What you will do:
(a) Answer these about the VOCDetection question:
(i) What value is assigned to batch_size?
(ii) Which year and split are passed to data.VOCDetection?
(iii) What argument is given for last_batch in the DataLoader call?
(b) According to the VOCDetection question, why is the poster certain that train_dataset is built correctly?
(c) Write a continuation of the VOCDetection question that follows on from its final line.
** START Text to read **
How to wrap dataloader/iterator around glucv.data.pascal_voc.detection.VOCDetection?

https://gluon-cv.mxnet.io/build/examples_datasets/pascal_voc.html#sphx-glr-build-examples-datasets-pascal-voc-py

referring to the above link to create pascal dataset and copied the code below

from gluoncv import data, utils
from matplotlib import pyplot as plt
from mxnet.gluon import data as gdata

train_dataset = data.VOCDetection(splits=[(2007, 'trainval')])
print('Num of training images:', len(train_dataset))

I am certain that train_dataset is built correctly since I can plot the image and the bounding box using the plotting code from the link above

gluoncv.data.pascal_voc.detection.VOCDetection is the type of train_dataset

I am trying to build an iterator out of train_dataset

train_dataset = data.VOCDetection(splits=[(2007, 'trainval')])
print('Num of training images:', len(train_dataset))
print(type(train_dataset))
batch_size = 32
num_workers=1
train_loader = gdata.DataLoader(train_dataset,
                                batch_size=batch_size,
                                num_workers=num_workers, 
                                shuffle=True,
                                last_batch="rollover")

for img, label in train_loader:
    print(f'img: {img.shape}')
    print(f'label: {label.shape}')
    break

Getting error below:

Traceback (most recent call last):
  File "/opt/conda/lib/python3.6/multiprocessing/pool.py", line 119, in worker
    result = (True, func(*args, **kwds))
  File "/opt/conda/lib/python3.6/site-packages/mxnet/gluon/data/dataloader.py", line 400, in _worker_fn
    batch = batchify_fn([_worker_dataset[i] for i in samples])
  File "/opt/conda/lib/python3.6/site-packages/mxnet/gluon/data/dataloader.py", line 147, in default_mp_batchify_fn
    return [default_mp_batchify_fn(i) for i in data]
  File "/opt/conda/lib/python3.6/site-packages/mxnet/gluon/data/dataloader.py", line 147, in <listcomp>
    return [default_mp_batchify_fn(i) for i in data]
  File "/opt/conda/lib/python3.6/site-packages/mxnet/gluon/data/dataloader.py", line 151, in default_mp_batchify_fn
    ctx=context.Context('cpu_shared', 0))
  File "/opt/conda/lib/python3.6/site-packages/mxnet/ndarray/utils.py", line 146, in array
    return _array(source_array, ctx=ctx, dtype=dtype)
  File "/opt/conda/lib/python3.6/site-packages/mxnet/ndarray/ndarray.py", line 2504, in array
    arr = empty(source_array.shape, ctx, dtype)
  File "/opt/conda/lib/python3.6/site-packages/mxnet/ndarray/ndarray.py", line 3955, in empty
    return NDArray(handle=_new_alloc_handle(shape, ctx, False, dtype))
** END Text to read **
** START Dataset content **
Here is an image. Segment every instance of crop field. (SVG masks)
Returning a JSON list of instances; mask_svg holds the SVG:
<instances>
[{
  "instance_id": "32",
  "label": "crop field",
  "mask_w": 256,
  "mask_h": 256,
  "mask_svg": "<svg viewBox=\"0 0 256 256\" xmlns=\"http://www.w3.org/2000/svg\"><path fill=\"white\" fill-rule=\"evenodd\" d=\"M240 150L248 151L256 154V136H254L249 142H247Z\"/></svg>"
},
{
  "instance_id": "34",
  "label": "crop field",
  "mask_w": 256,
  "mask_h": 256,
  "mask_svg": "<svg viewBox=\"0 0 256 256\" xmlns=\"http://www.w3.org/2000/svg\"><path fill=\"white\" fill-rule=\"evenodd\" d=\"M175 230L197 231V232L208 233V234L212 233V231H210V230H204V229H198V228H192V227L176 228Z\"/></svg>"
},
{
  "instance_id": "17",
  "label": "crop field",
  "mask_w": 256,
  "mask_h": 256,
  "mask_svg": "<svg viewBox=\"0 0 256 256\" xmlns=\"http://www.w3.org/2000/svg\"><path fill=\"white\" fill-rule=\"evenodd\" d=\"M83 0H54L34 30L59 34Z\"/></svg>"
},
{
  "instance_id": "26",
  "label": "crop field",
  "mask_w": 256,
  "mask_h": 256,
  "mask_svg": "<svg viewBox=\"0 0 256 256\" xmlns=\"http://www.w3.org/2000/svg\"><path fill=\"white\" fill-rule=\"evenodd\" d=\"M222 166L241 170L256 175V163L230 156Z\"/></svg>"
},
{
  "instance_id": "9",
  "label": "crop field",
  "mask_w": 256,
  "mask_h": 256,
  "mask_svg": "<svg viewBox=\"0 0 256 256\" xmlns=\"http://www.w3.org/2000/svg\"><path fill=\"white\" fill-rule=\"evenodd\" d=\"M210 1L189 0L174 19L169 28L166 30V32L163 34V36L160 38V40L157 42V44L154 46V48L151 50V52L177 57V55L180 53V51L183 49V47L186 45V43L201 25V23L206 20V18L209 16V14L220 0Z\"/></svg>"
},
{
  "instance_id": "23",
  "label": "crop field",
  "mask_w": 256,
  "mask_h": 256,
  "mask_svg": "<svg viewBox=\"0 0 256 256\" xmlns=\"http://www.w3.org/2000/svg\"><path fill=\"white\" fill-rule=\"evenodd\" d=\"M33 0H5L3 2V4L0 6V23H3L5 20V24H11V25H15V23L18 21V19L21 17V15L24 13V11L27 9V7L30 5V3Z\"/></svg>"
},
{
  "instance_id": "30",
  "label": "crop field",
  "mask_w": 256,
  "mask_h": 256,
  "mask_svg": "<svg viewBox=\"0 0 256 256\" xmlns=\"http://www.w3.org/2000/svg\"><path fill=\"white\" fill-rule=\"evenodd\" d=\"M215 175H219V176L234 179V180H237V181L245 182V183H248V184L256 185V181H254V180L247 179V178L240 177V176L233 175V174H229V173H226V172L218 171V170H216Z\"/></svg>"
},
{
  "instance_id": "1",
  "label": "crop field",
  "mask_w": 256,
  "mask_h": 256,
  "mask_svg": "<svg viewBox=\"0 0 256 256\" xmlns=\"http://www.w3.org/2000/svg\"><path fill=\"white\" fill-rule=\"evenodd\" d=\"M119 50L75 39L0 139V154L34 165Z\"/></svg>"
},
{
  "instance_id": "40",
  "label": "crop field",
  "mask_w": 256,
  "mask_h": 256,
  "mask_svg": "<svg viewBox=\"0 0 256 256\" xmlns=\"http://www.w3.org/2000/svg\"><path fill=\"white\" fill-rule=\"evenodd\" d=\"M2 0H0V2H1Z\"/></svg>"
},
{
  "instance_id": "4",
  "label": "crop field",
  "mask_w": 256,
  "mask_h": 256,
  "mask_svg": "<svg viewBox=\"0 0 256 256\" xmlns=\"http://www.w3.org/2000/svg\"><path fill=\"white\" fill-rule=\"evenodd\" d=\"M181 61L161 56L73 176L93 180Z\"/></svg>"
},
** END Dataset content **
Results by task:
(a)
(i) 32
(ii) 2007, 'trainval'
(iii) "rollover"

(b) The poster can plot the image and its bounding box with the plotting code from the linked page. That successful plot is the stated basis for believing train_dataset was built correctly.

(c)
  File "/opt/conda/lib/python3.6/site-packages/mxnet/ndarray/ndarray.py", line 140, in _new_alloc_handle
    ctypes.c_int(int(_DTYPE_NP_TO_MX[np.dtype(dtype).type])),
KeyError: <class 'numpy.object_'>
"""

The above exception was the direct cause of the following exception:

Hi @NakedKoala,

Have a look at how it’s done in the training script here

relevant snippet:

def get_dataloader(net, train_dataset, val_dataset, data_shape, batch_size, num_workers, args):
    """Get dataloader."""
    width, height = data_shape, data_shape
    batchify_fn = Tuple(*([Stack() for _ in range(6)] + [Pad(axis=0, pad_val=-1) for _ in range(1)]))  # stack image, all targets generated
    if args.no_random_shape:
        train_loader = gluon.data.DataLoader(
            train_dataset.transform(YOLO3DefaultTrainTransform(width, height, net, mixup=args.mixup)),
            batch_size, True, batchify_fn=batchify_fn, last_batch='rollover', num_workers=num_workers)

The key is that the VOC dataset has different image size, so you need to resize them, or pad them, or crop them, if you want to stack them in your dataloader. The other issue is that the label comes in as numpy array, and are of different shapes as well, so you need to handle that too.

Here’s your code, modified, though not sure that will work with your network:

from gluoncv import data, utils
from matplotlib import pyplot as plt
from mxnet.gluon import data as gdata
import mxnet as mx
from gluoncv.data.batchify import Tuple, Stack, Pad

train_dataset = data.VOCDetection(splits=[(2007, 'trainval')])
print('Num of training images:', len(train_dataset))

# Tell it to Pad the labels
batchify_fn = Tuple(Stack(), Pad(axis=0, pad_val=-1))

# Transform the label to ndarray
def transform(data, label):
    return data, mx.nd.array(label)

# Crop the images so that they are the same size
resize_transform = gdata.vision.transforms.CenterCrop((375,500))

train_dataset = data.VOCDetection(splits=[(2007, 'trainval')])
print('Num of training images:', len(train_dataset))
print(type(train_dataset))
batch_size = 32
num_workers=1

train_loader = gdata.DataLoader(train_dataset.transform(transform).transform_first(resize_transform),
                                batch_size=batch_size,
                                num_workers=num_workers, 
                                batchify_fn=batchify_fn,
                                shuffle=True,
                                last_batch="rollover")

for img, label in train_loader:
    print(label.shape)
    print(f'img: {img.shape}')
    print(f'label: {label.shape}')
    break
Num of training images: 5011
<class 'gluoncv.data.pascal_voc.detection.VOCDetection'>
(32, 17, 6)
img: (32, 500, 375, 3)
label: (32, 17, 6)